To-do item
Gather every line below where "Fillon" appears.
=== Begin Enclosure ===
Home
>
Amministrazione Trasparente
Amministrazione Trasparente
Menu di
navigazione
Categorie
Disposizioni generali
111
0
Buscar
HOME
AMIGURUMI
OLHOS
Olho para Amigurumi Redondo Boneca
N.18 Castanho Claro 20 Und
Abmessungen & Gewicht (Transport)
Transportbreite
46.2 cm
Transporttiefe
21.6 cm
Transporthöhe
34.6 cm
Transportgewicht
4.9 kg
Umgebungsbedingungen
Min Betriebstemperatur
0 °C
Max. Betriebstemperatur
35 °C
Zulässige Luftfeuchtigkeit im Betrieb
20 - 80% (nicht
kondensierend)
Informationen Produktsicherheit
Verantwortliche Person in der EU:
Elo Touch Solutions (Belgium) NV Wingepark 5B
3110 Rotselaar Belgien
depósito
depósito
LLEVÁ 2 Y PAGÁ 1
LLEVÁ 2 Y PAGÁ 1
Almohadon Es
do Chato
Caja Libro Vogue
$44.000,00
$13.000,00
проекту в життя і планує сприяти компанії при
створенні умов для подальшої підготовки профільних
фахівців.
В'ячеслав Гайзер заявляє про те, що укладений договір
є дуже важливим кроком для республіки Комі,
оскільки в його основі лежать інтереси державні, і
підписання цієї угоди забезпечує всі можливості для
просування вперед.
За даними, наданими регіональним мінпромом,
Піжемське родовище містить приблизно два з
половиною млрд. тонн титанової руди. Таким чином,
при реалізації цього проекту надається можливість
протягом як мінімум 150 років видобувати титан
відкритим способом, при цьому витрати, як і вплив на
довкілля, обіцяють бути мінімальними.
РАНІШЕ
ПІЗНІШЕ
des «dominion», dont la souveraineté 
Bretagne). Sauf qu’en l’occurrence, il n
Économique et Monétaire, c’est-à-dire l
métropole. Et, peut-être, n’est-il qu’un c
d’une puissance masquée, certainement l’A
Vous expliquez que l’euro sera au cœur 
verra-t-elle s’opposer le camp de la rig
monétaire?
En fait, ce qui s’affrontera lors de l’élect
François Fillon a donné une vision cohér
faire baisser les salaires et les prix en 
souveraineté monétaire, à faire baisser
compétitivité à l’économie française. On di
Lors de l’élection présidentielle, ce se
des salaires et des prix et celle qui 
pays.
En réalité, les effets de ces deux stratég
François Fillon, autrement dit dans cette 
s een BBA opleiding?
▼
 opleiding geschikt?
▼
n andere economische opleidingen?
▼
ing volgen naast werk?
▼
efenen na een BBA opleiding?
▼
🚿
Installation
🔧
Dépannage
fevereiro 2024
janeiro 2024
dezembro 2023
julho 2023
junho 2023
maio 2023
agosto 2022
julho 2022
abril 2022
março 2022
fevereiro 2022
=== End Enclosure ===
Exercise output
François Fillon a donné une vision cohér
François Fillon, autrement dit dans cette 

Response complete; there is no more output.